Considering that rupture of the cutaneous barrier, whatever is its cause, has been shown to be a common factor associated with cellulitis,13 travelers should avoid skin injuries and should increase their self-protection against insect bites.

Hookworm-related cutaneous larva migrans

Hookworm-related cutaneous larva migrans (HrCLM) is the most frequent travel-associated skin disease of tropical origin and has been recently reviewed in the Journal.7,8,14

HrCLM is caused by the penetration of the skin by cat or dog nematode larvae usually while landing or walking on contaminated lake and ocean beaches or soils of tropical and subtropical countries worldwide.

The incubation period of HrCLM is usually a few days and rarely goes beyond 1 month. In three series, cutaneous lesions appeared after return in 51% to 55% of the travelers, and the mean time of onset after return ranged from 5 to 16 days.8,15,16 In a German study, the time of onset ranged from 16 weeks before return to 28 weeks after return (mean 1.5 d after return).17 In two clusters of HrCLM, the median time from the start of the trip to the development of the eruption ranged from 10 to 15 days.18,19 However, some extremely long incubation periods have been reported, up to 7 months.14

The striking symptom of HrCLM is pruritus localized at the site of the eruption. It is reported in 98% to 100% of patients.15,16 The most frequent and characteristic sign of HrCLM is “creeping dermatitis,” a clinical sign defined as an erythematous, linear, or serpiginous track that is approximately 3 mm wide and may be up to 15 to 20 mm in length, which may extend a few millimeters to a few centimeters daily15 (Figure 1). The mean number of lesions per person varies from one to three.8,15,16 Two other major clinical signs are edema and vesiculobullous lesions along the course of the larva. Local swelling is reported in 6% to 17% and vesiculobullous lesions in 4% to 40% of patients, respectively.8,15,19,20 Potentially, all unprotected parts of the skin in contact with contaminated soil may be involved. However, the most frequent anatomic locations of HrCLM lesions are the feet in more than 50%, followed by the buttocks and thighs.8,15,17,19 Without any treatment, the eruption usually lasts between 2 and 8 weeks.14 Hookworm folliculitis is a particular form of HrCLM, consisting of folliculitis-like lesions associated with numerous relatively short tracks, generally arising from follicular lesions.21

Figure 1.

Creeping eruption due to hookworm-related cutaneous larva migrans.

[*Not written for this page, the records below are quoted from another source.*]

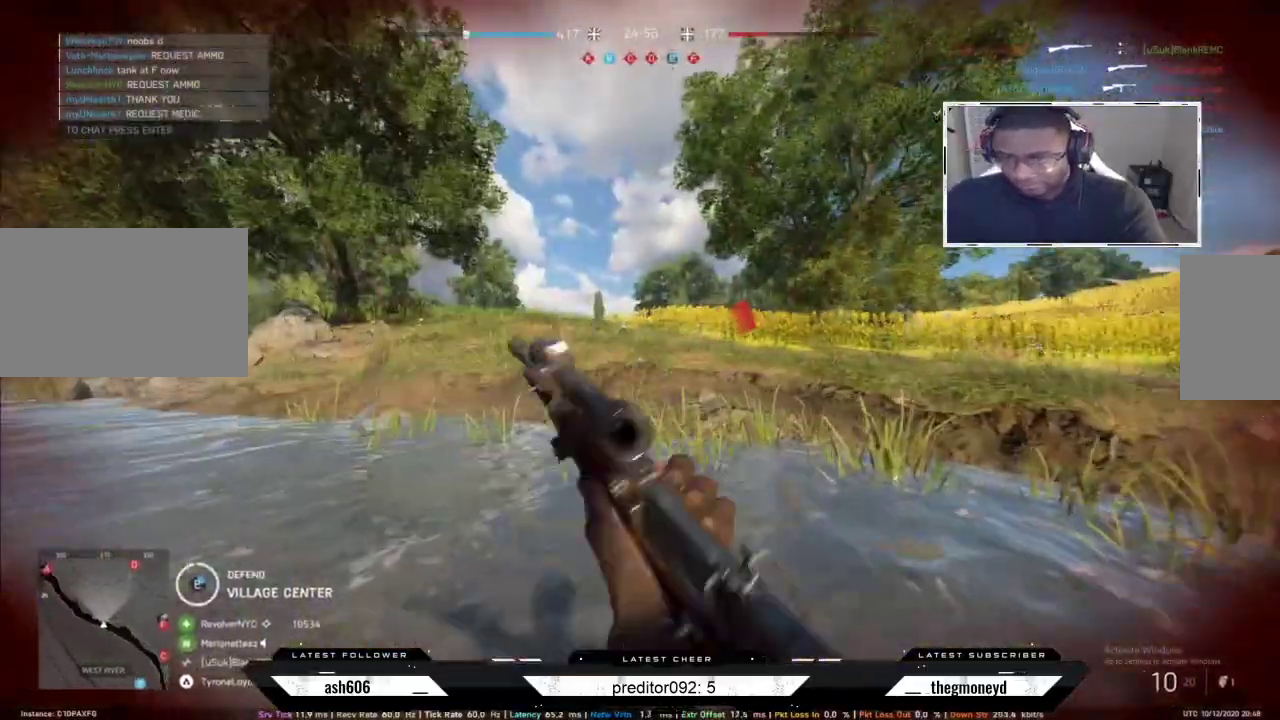
{"keys": ["a", "ctrl", "shift"], "mouse": [], "events": [[100, "w", "up"], [117, "a", "up"], [167, "a", "down"], [167, "w", "down"], [317, "w", "up"]]}
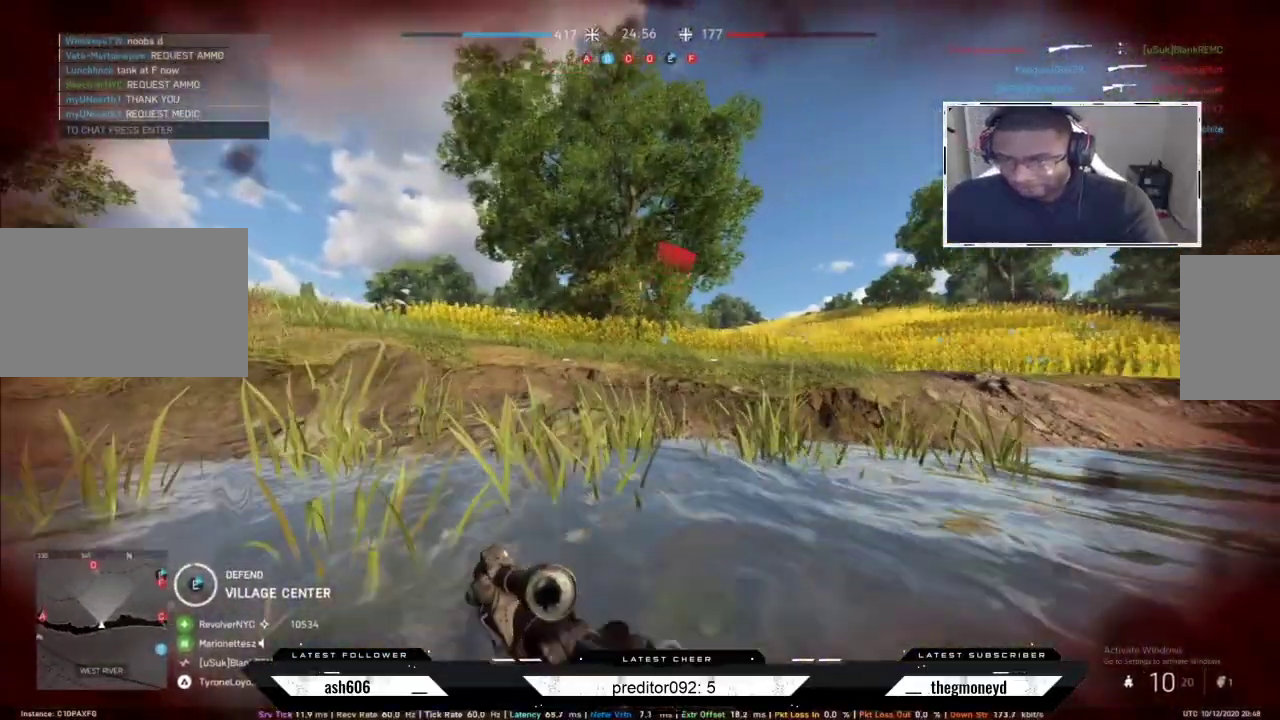
{"keys": ["d"], "mouse": ["right"], "events": [[50, "ctrl", "up"], [100, "ctrl", "down"], [300, "mouse_right", "down"], [467, "ctrl", "up"], [467, "shift", "up"], [483, "a", "up"], [483, "d", "down"]]}
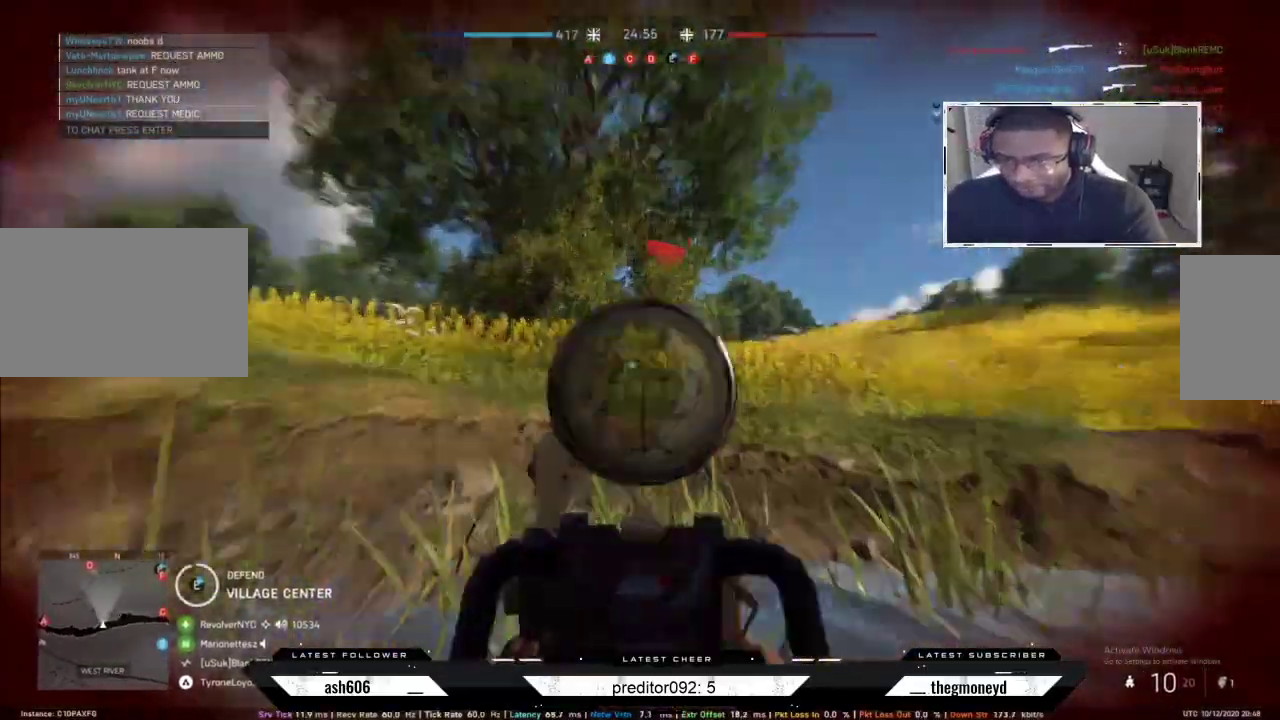
{"keys": ["d"], "mouse": ["right"], "events": []}
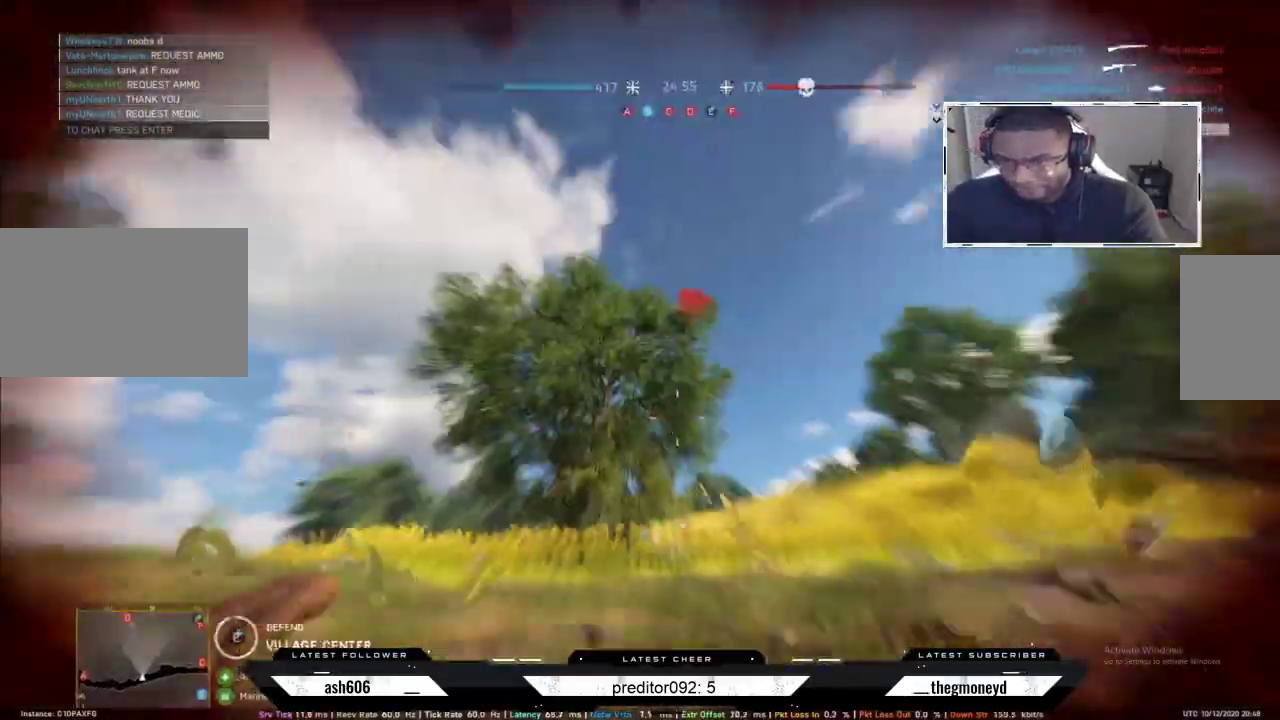
{"keys": [], "mouse": [], "events": [[116, "mouse_left", "down"], [200, "mouse_left", "up"], [250, "d", "up"], [267, "mouse_right", "up"]]}
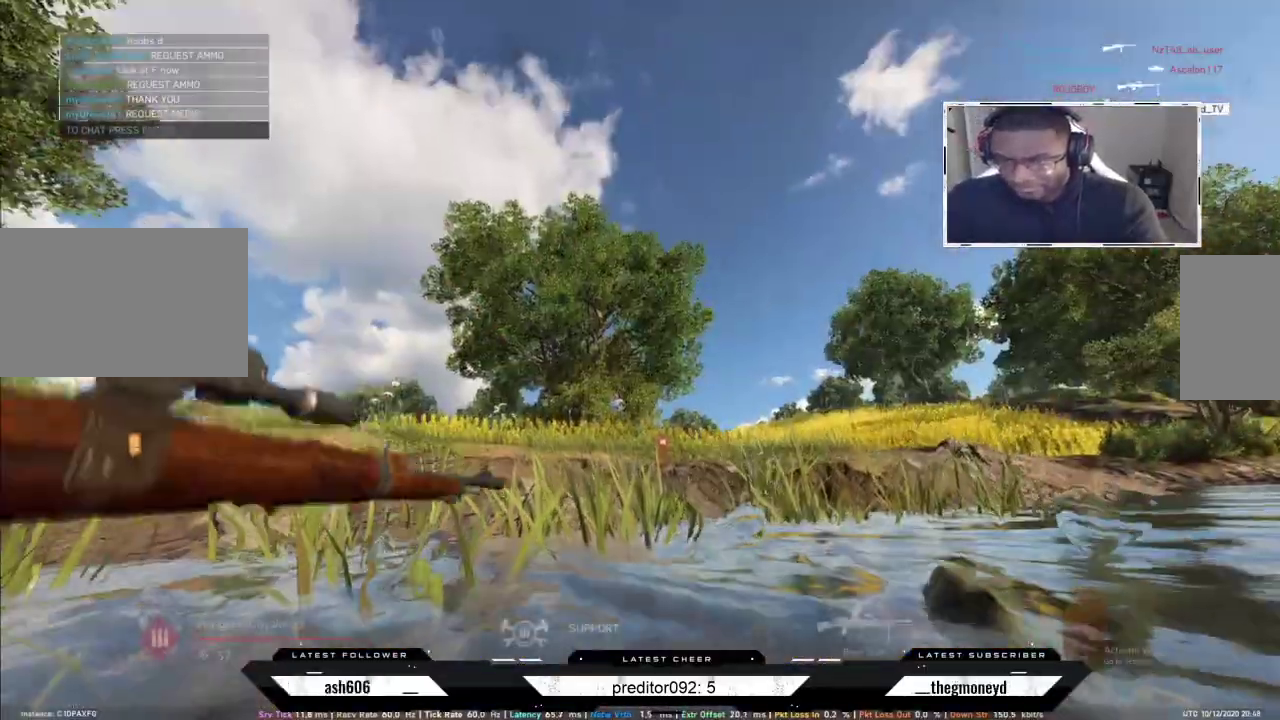
{"keys": [], "mouse": [], "events": []}
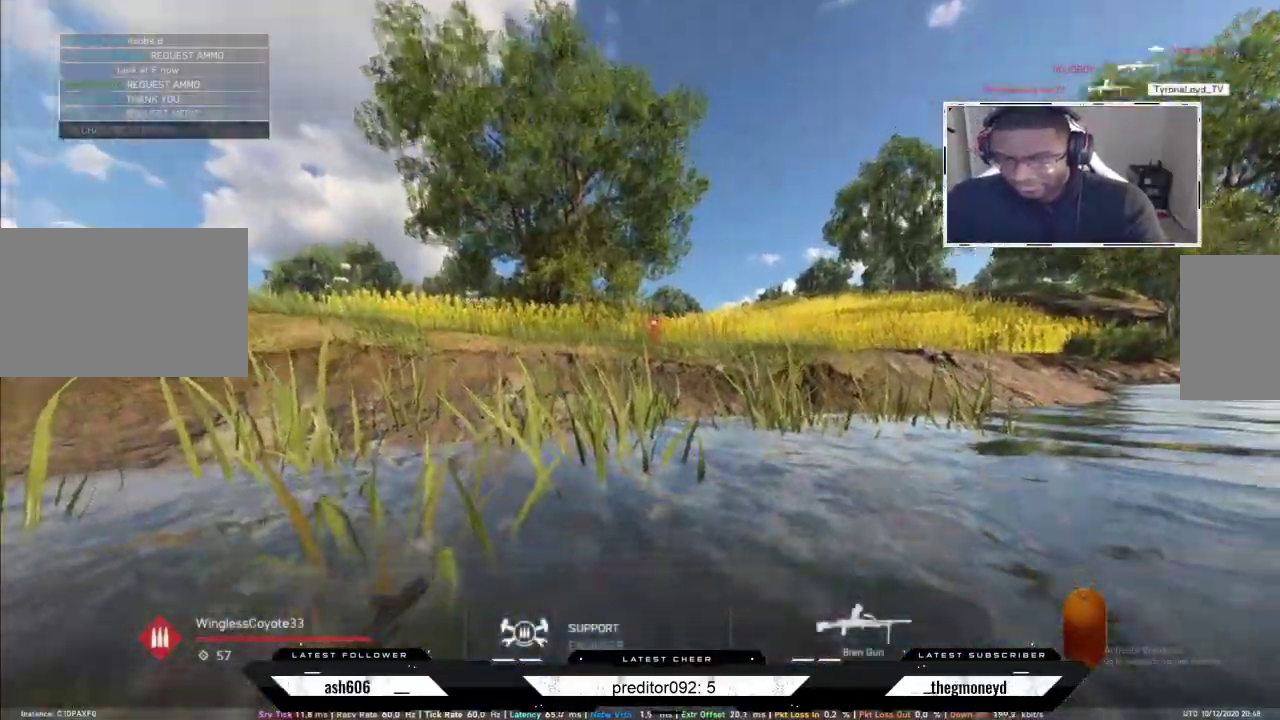
{"keys": [], "mouse": [], "events": []}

Local complications of HrCLM are led by secondary bacterial infection of the involved skin area, which may occur in up to 8% of cases.16 Systemic complications have been rarely reported.14

HrCLM is usually a clinical diagnosis based on the typical clinical presentation in the context of recent travel to a tropical country and beach exposure. The differential diagnoses include the other dermatoses that give rise to creeping dermatitis22 (Table 2).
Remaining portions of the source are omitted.